Music licensing is about to become a whole easier for brands, streaming companies and media as Sesac, a boutique rights group backed by private equity, has agreed to buy the Harry Fox Agency, a major clearinghouse of songwriting rights, the two groups.
Sesac, Inc. the Nashville-based performance rights agency, announced Tuesday that that it has entered into an agreement to purchase New York mechanical rights management firm Harry Fox Agency for $35 million.
The deal comes at the end of a year-long attempt by Sesac, who competed against bidders like Socan and BMI since HFA went up for sale in May of 2014.
“Licensing is fragmented across both multiple types of rights, as well as multiple territories for the streaming services that represent the future growth opportunity of the music industry. The result is a complex, opaque and currently inefficient licensing regime that fails to deliver the best outcomes for creators and publishers, as well as end users,” Sesac Chairman and CEO John Josephson said in a press release. “What excites us about this transaction is the ability it provides to make the licensing process both simpler and more efficient, and in so doing create additional value for music creators and publishers, as well as the digital music platforms.”
Sesac’s acquisition of HFA is part of a previously announced strategy under its new leadership team to pursue a simplified and more efficient, multi-right, multi-territory licensing model utilizing an ongoing focus on information technology and data science to meet the developing needs of music users, distributors, writers, composers, publishers and other stakeholders. The transaction enables Sesac to enhance value by offering music streaming and other digital platforms greater efficiency and transparency in the music licensing process, thereby delivering better monetization outcomes for its affiliated writer and publisher clients.

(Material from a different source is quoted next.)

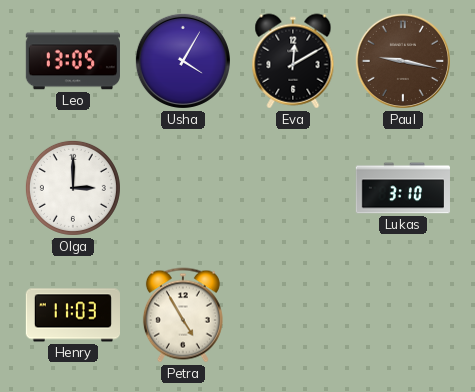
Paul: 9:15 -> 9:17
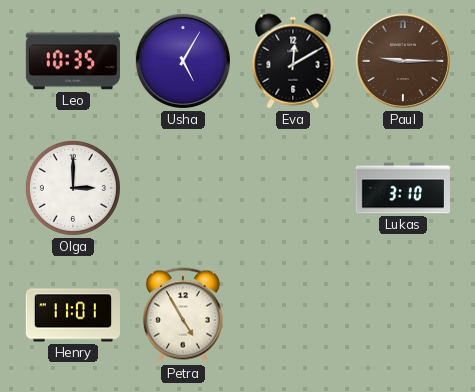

The Harry Fox Agency is owned by the National Music Publishers Association.
“I am thrilled that we have found the perfect strategic buyer in Sesac given their forward-looking approach to rights management and commitment to servicing publishers and songwriters efficiently in the new digital music economy,” said NMPA President & CEO, David Israelite added. “Not only will this transaction ensure that mechanical licensing continues in the method best for creators, it will also strengthen NMPA for the many battles we are fighting on behalf of all songwriters and music publishers.”
Billboard reports that as of 2014 Sesac’s revenue had grown to $182 million (from $167 million the year prior). HFA, however, has seen declining revenue over the years despite a new strategy the agency hoped would capitalize on increased streaming activity. SESAC is home to a catalog of over 40,000 songs and HFA brings 48,000 publishing clients to the deal.

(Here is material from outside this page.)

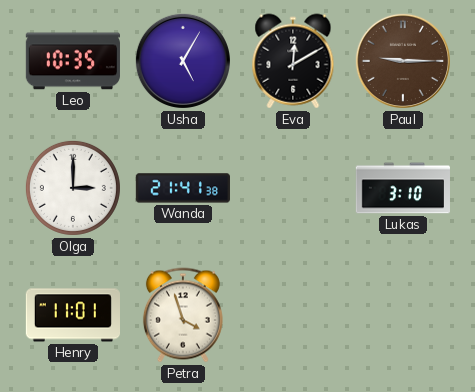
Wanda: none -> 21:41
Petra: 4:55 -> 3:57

In Canada, mechanical licensing agencies CMRRA and Sodrac, and PRO Socan announced in 2012 that they are exploring opportunities to create a more integrated approach to the management of performing and reproduction rights of music creators and publishers in the market. Together they represent more 100,000 Canadian composers, writers and publishers, as well as over 3 million international clients. In addition, an integrated approach would simplify the licensing process for companies that use music to enhance their business activities.
In December the following year, a vote by the board of directors of the Canadian Musical Reproduction Rights Agency Ltd. (CMRRA) pulled the plug on the proposed alliance.

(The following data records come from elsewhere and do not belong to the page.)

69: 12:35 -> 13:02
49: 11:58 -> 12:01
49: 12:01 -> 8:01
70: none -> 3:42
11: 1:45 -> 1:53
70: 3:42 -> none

Socan’s President Stan Meissner at that time said he was disappointed with the outcome. “We at Socan have always believed that a simplified system of licensing for music rights in Canada makes sense and we had high hopes for the efficiencies of an alliance model. While I have great respect for our colleagues at CMRRA and Sodrac, I am disappointed that a mutual agreement between the parties could not be achieved. Regardless, we feel that SOCAN is well positioned to embrace future opportunities.”
CEO Eric Baptiste added then that considering and trying bold new collaborative initiatives will continue at Socan, and Socan will continue to work closely with CMRRA, Sodrac and other Canadian organizations that look after the interests of songwriters, composers and publishers.